Out of the world’s Walpurgis, where hope perished,
Where all the forms of faith in ruin fell,
Where every sign of heaven that earth had cherished
Shrivelled among the lava-floods of hell,

The eternal Cross that conquers might with right
Rose like a star to lead us through the night.

IV.

How shall the world remember? Men forget:
Our dead are all too many even for Fame!
Man’s justice kneels to kings, and pays no debt
To those who never courted her acclaim.

Cheat not your heart with promises to pay
For gifts beyond all price so freely given.
Where is the heart so rich that it can say
To those who mourn, ‘I will restore your heaven’?

But these, with their own hands, laid up their treasure
Where never an emperor can break in and steal,
Treasure for those that loved them past all measure
In those high griefs that earth can never heal,

Proud griefs, that walk on earth, yet gaze above,
Knowing that sorrow is but remembered love.

V.

Love that still holds us with immortal power,
Yet cannot lift us to His realm of light;
Love that still shows us heaven for one brief hour
Only to daunt the heart with that sheer height;

Love that is made of loveliness entire
In form and thought and act; and still must shame us
Because we ever acknowledge and aspire,
And yet let slip the shining hands that claim us.

O, if this Love might cloak with rags His glory,
Laugh, eat and drink, and dwell with suffering men,
Sit with us at our hearth, and hear our story,
This world–we thought–might be transfigured then.

‘But Oh,’ Love answered, with swift human tears,
‘All these things have I done, these many years.’

VI.

‘This day,’ Love said, ‘if ye will hear my voice;
I mount and sing with birds in all your skies.
I am the soul that calls you to rejoice.
And every wayside flower is my disguise.

‘Look closely. Are the wings too wide for pity?
Look closely. Do these tender hues betray?
How often have I sought my Holy City?
How often have ye turned your hearts away?

‘Is there not healing in the beauty I bring you?
Am I not whispering in green leaves and rain,
Singing in all that woods and seas can sing you?
Look, once, on Love, and earth is heaven again.

‘O, did your Spring but once a century waken,
The heaven of heavens for this would be forsaken.’

VII.

There’s but one gift that all our dead desire,
One gift that men can give, and that’s a dream,
Unless we, too, can burn with that same fire
Of sacrifice; die to the things that seem;

Die to the little hatreds; die to greed;
Die to the old ignoble selves we knew;
Die to the base contempts of sect and creed,
And rise again, like these, with souls as true.
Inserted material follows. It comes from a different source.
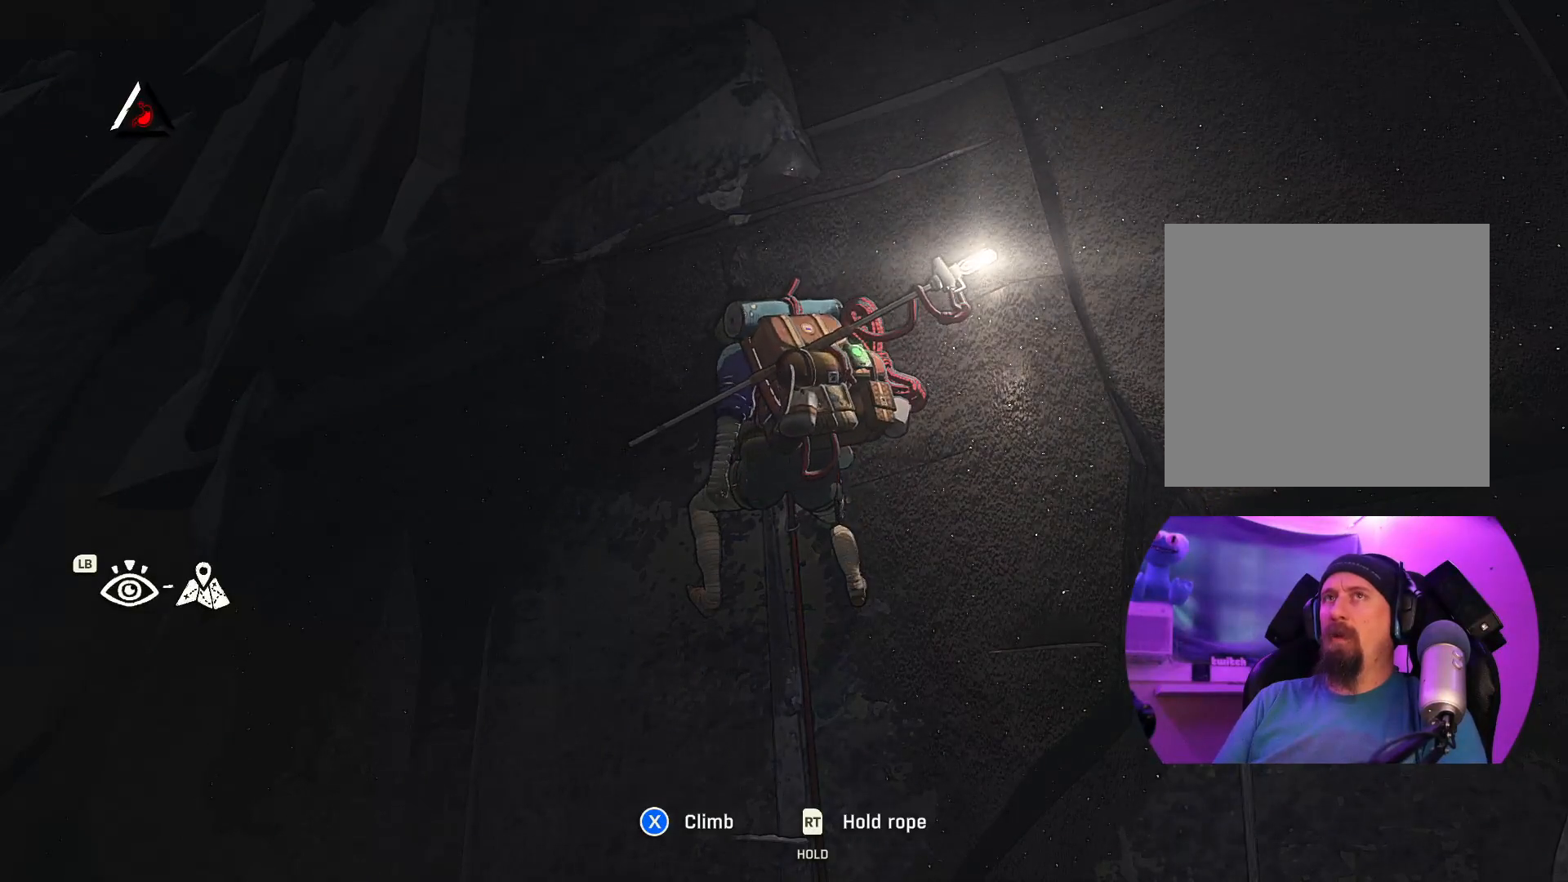
{"dt_ms": 500, "buttons": [], "left_stick": "center", "right_stick": "center", "events": [[284, "A", "down"], [400, "A", "up"]]}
Nay (since these died before their task was finished)
Attempt new heights, bring even their dreams to birth:–
Build us that better world, Oh, not diminished
By one true splendor that they planned on earth.

And that’s not done by sword, or tongue, or pen,
There’s but one way. God make us better men.

The Big Black Trawler

THE very best ship that ever I knew
-Ah-way O, to me O-
Was a big black trawler with a deep-sea crew-
Sing, my bullies, let the bullgine run.

There was one old devil with a broken nose
-Ah-way O, to me O-
He was four score years, as I suppose-
But sing, my bullies, let the bullgine run.
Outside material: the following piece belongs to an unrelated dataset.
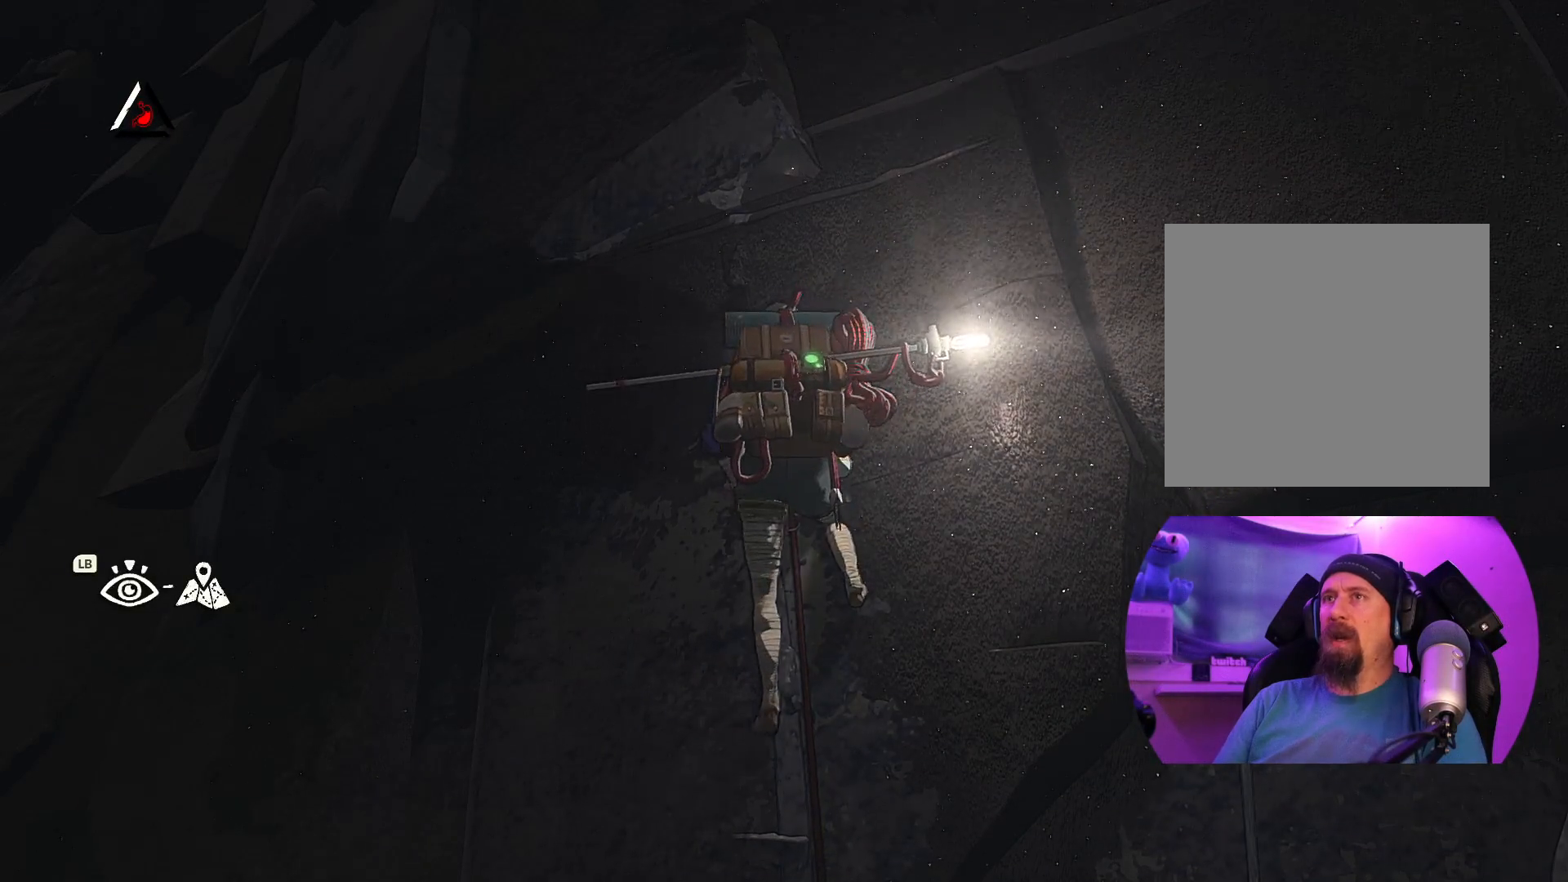
{"dt_ms": 500, "buttons": [], "left_stick": "center", "right_stick": "center", "events": [[217, "right_stick", "right"], [484, "right_stick", "center"]]}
We was wrecked last March, in a Polar storm
-Ah-way O, to me O-
And we asked the old cripple if his feet was warm-
Sing, my bullies, let the bullgine run.

And the old, old devil (he was ninety at the most)
-Ah-way O, to me O-
Roars, ‘ Ay, warm as a lickle piece of toast ‘-
So sing, my bullies, let the bullgine run.

‘ For I soaked my sea-boots and my dungarees
-Ah-way O, to me O-
In the good salt water that the Lord don’t freeze ‘-
Oh sing, my bullies, let the bullgine run.

The Union

You that have gathered together the sons of all races,
And welded them into one,
Lifting the torch of your Freedom on hungering faces
That sailed to the setting sun;

You that have made of mankind in your own proud regions
The music of man to be,
How should the old earth sing of you, now, as your legions
Rise to set all men free?

How should the singer that knew the proud vision and loved it,
In the days when not all men knew,
Gaze through his tears, on the light, now the world has approved it;
Or dream, when the dream comes true?

How should he sing when the Spirit of Freedom in thunder
Speaks, and the wine-press is red;
And the sea-winds are loud with the chains that are broken asunder
And nations that rise from the dead?

Flag of the sky, proud flag of that wide communion,
Too mighty for thought to scan;
Flag of the many in one, and that last world-union
That kingdom of God in man;

Ours was a dream, in the night, of that last federation,
But yours is the glory unfurled–
The marshalled nations and stars that shall make one nation
One singing star of the world.

The Ballad Of Dick Turpin

The daylight moon looked quietly down
Through the gathering dusk on London town

A smock-frocked yokel hobbled along
By Newgate, humming a country song.

Chewing a straw, he stood to stare
At the proclamation posted there:

“Three hundred guineas on Turpins head,
Trap him alive or shoot him dead;
And a hundred more for his mate, Tom King.”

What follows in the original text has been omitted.